Pour aller plus loin :
• Le premier volet de notre enquête« PFAS : un ancien salarié contaminé témoigne », Silence, n° 533, juin 2024.
• Le reportage « Polluants éternels : un poison en héritage », France 3 Région, 52 min., 2023.
• Le film « Dark Waters », Killer Films Participant Media, 126 min., 2019.
Notes :
(1) L’émission Vert de rage a réalisé une enquête journalistique avec l’appui du scientifique Jacob De Boer publiée en 2022, qui a permis de révéler le scandale sanitaire des PFAS dans la vallée de la chimie. « Polluants éternels », Premières Lignes Télévision, France Télévisions, Centre national du cinéma et de l’image animée, 2022.
(2) L’ouvrier d’Arkema avait un taux de PFNA de 22,21 microgrammes par litre, soit 28 fois la moyenne nationale mesurée par l’étude Esteban, publiée en 2019. Il est aujourd’hui atteint d’un cancer de la prostate et d’hypertension.
(3) D’après l’étude Esteban, les francais·es ont une moyenne 0,80 microgrammes de PFNA par litre de sang. Les habitant·es de Pierre-Bénite ont en moyenne, sur 10 personnes testées, un taux sept fois supérieur.

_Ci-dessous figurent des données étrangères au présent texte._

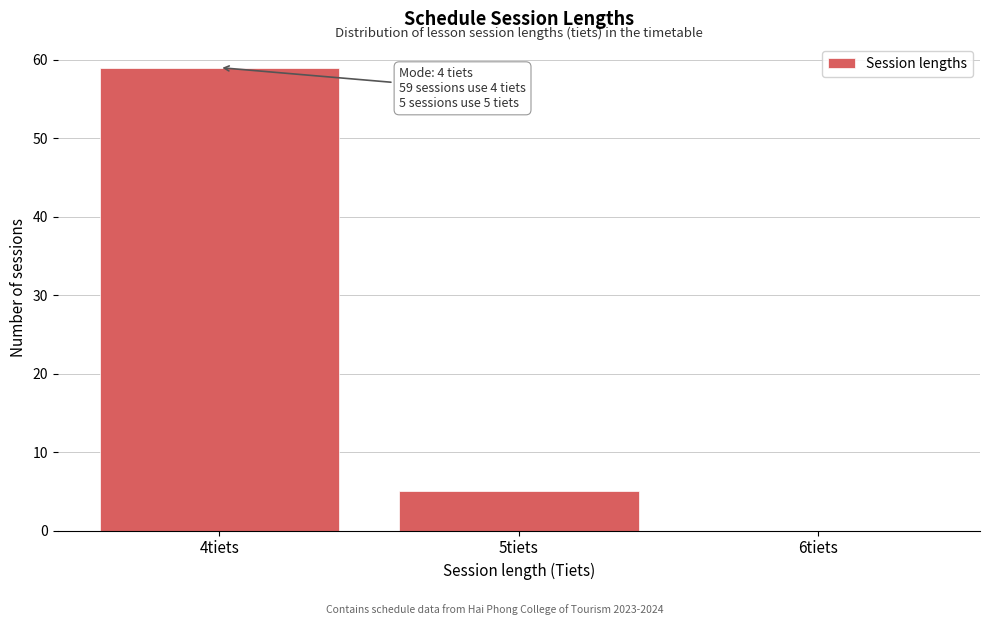

Which range on the x-axis has the tallest bar?

3.5 to 4.5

(4) D’après une étude publiée en 2012 par le groupe de chercheurs étatsuniens, le C8 Panel.
(5) Ses œufs contiennent 5,4 microgrammes par kilogramme de PFNA, alors que la norme réglementaire européenne est de 0,7 microgramme par kilogramme.
(6) D’après un rapport de l’Inspection générale de l’environnement et du développement durable de décembre 2022.

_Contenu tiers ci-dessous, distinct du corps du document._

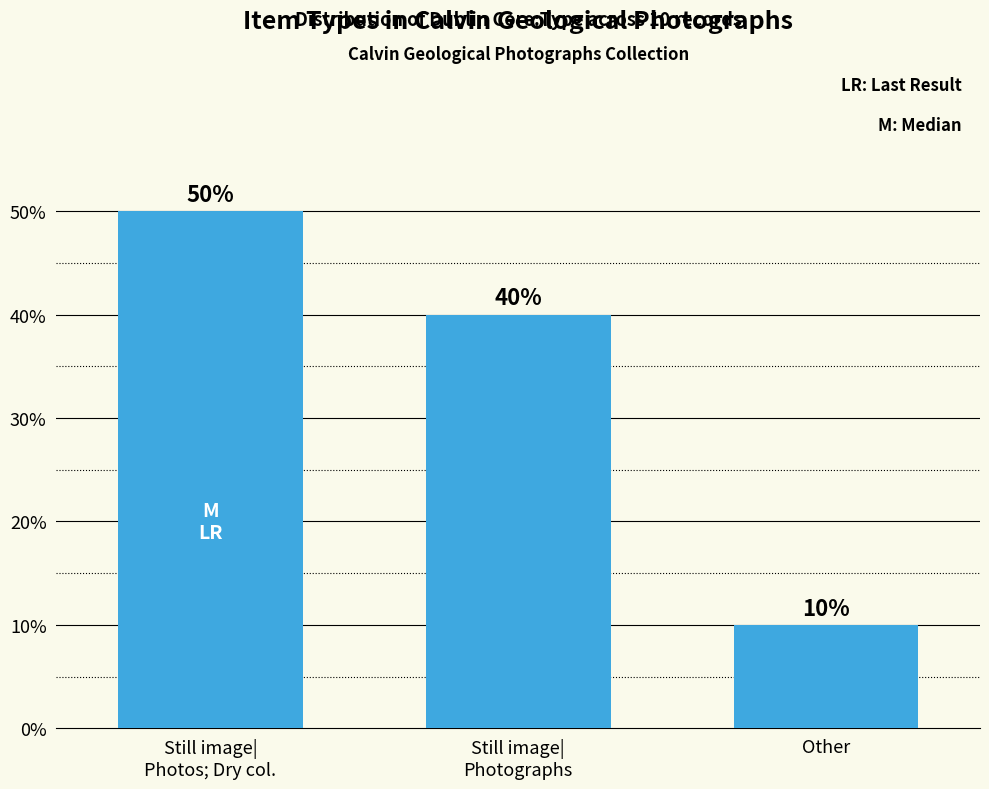

Are the bars horizontal?

No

(7) Sur les 13 points d’eau analysés, 9 avaient des taux supérieurs à la norme européenne pour l’eau potable, appliquée depuis début 2023, de 100 nanogrammes par litre pour 20 PFAS.
(8) Un seul PFAS - sur les milliers existants - est soumis à une restriction (le PFOS).
(9) Le gouvernement a chargé le député Isaac Sibille d’une mission de six mois sur les PFAS. Il a réalisé son rapport avec Albane Suaudeau, qui a quitté un poste de lobbyiste européenne à BusinessEurope (lobby des patrons) pour devenir son attachée parlementaire.